**Text excerpt**
Measure performance on all the specified services in the input_dir directory tree.

positional arguments:
  input_dir             Directory tree containing the input specifications.

optional arguments:
  -h, --help            show this help message and exit
  -r result_dir, --result_dir result_dir
                        The directory in which to put query result files.
                        Unless --save_results is specified, each query result file
                        will be deleted after statistics are gathered for the query.
  -o script_output_dir, --script_output_dir script_output_dir
                        The directory in which script stdout and stderr files are written.
                        If not specified, stdout and stderr will not be redirected.
  -l plugin_dir_or_file, --load_plugins plugin_dir_or_file
                        Directory or file from which to load user plug-ins.
  -w writer, --writer writer
                        Name and kwargs of a writer plug-in to use.Format is
                        writer_name[:arg1=val1[,arg2=val2...]] May appear
                        multiple times to specify multiple writers. May
                        contain Python datetime format elements which will be
                        substituted with appropriate elements of the current
                        time (e.g., results-'%m-%d-%H:%M:%S'.py)
  -s, --save_results    Save the query result data files. Without this
                        argument, the query result file will be deleted after
                        metadata is gathered for the query.
  -t {async,sync}, --tap_mode {async,sync}
                        How to run TAP queries (default=async)
  -u USER_AGENT, --user_agent USER_AGENT
                        Override the User-Agent used for queries
                        (default=None)
  -n, --norun           Display summary of command arguments without
                        performing any actions
  -v, --verbose         Print additional information to stdout
  --num_cones num_cones
                        Number of cones to generate
  --cone_file cone_file
                        Path of the file containing the individual query
                        inputs.

**Given information**
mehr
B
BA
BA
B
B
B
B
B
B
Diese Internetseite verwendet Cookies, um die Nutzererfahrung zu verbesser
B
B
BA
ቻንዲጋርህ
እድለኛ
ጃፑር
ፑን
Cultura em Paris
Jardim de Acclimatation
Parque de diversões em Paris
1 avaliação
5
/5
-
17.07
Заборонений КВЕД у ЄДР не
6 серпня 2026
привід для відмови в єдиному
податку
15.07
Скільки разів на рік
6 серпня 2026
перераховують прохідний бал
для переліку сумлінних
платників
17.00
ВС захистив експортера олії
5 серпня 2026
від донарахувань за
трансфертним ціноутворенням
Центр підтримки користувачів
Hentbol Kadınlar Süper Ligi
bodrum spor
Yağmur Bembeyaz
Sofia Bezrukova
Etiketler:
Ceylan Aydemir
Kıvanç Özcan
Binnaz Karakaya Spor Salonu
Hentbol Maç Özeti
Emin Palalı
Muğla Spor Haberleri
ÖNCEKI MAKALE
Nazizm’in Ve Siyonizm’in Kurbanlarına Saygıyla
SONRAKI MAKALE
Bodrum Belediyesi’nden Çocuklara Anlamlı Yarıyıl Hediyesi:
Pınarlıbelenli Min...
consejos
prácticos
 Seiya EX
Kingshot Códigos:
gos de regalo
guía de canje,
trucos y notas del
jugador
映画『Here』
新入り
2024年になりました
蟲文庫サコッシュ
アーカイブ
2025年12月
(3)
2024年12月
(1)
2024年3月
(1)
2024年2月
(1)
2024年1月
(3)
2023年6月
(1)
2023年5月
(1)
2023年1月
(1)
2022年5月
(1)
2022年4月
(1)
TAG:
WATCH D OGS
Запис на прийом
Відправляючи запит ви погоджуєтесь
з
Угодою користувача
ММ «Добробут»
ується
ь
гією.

**Tasks to perform**
1. In the help text, what is the default mode for running TAP queries?
2. Say whether each statement agrees with the help text, and quote the words that decide it: (a) The -n option performs the actions and then displays a summary. (b) The -w option may be given more than once. (c) Without -o, stdout and stderr are not redirected.
3. Continue the help text from its last line.
The lines are separate material and have no connection to the help text.

**Answers by item**
1. async

2.
(a) No: "Display summary of command arguments without performing any actions"
(b) Yes: "May appear multiple times to specify multiple writers."
(c) Yes: "If not specified, stdout and stderr will not be redirected."

3.
  --min_radius MIN_RADIUS
                        Minimum radius (deg). Default=0
  --max_radius MAX_RADIUS
                        Maximum radius (deg). Default=0.25

  --start_index start_index
                        Start with this cone in cone file Default=0
  --cone_limit cone_limit
                        Maximum number of cones to query Default=100000000

sm_replay

usage: sm_replay [-h] [-r result_dir] [-l plugin_dir_or_file] [-w writer] [-s]
                 [-t {sync,async}] [-u USER_AGENT] [-n] [-v]
                 [--start_index start_index] [--cone_limit cone_limit]
                 file_to_replay

Measure query replay performance.

positional arguments:
  file_to_replay        File containing the results of a previous set of query
                        timings.

optional arguments:
  -h, --help            show this help message and exit
  -r result_dir, --result_dir result_dir
                        The directory in which to put query result files.
  -l plugin_dir_or_file, --load_plugins plugin_dir_or_file
                        Directory or file from which to load user plug-ins. If
                        not specified, and there is a "plugins" subdirectory,
                        plugin files will be loaded from there.
  -w writer, --writer writer
                        Name and kwargs of a writer plug-in to use.Format is
                        writer_name[:arg1=val1[,arg2=val2...]] May appear
                        multiple times to specify multiple writers. May
                        contain Python datetime format elements which will be
                        substituted with appropriate elements of the current
                        time (e.g., results-'%m-%d-%H:%M:%S'.py)
  -s, --save_results    Save the query result data files. Without this
                        argument, the query result file will be deleted after
                        metadata is gathered for the query.
  -t {sync,async}, --tap_mode {sync,async}
                        How to run TAP queries (default=async)
  -u USER_AGENT, --user_agent USER_AGENT
                        Override the User-Agent used for queries
                        (default=None)
  -n, --norun           Display summary of command arguments without
                        performing any actions
  -v, --verbose         Print additional information to stderr
  --start_index start_index
                        Start with this cone in cone file Default=0
  --cone_limit cone_limit
                        Maximum number of cones to query Default=100000000

sm_conegen

usage: sm_conegen [-h] --num_cones num_cones [--min_radius min_radius]
                  [--max_radius max_radius]
                  outfile

Generate random cones.

positional arguments:
  outfile               Name of the output file to contain the cones.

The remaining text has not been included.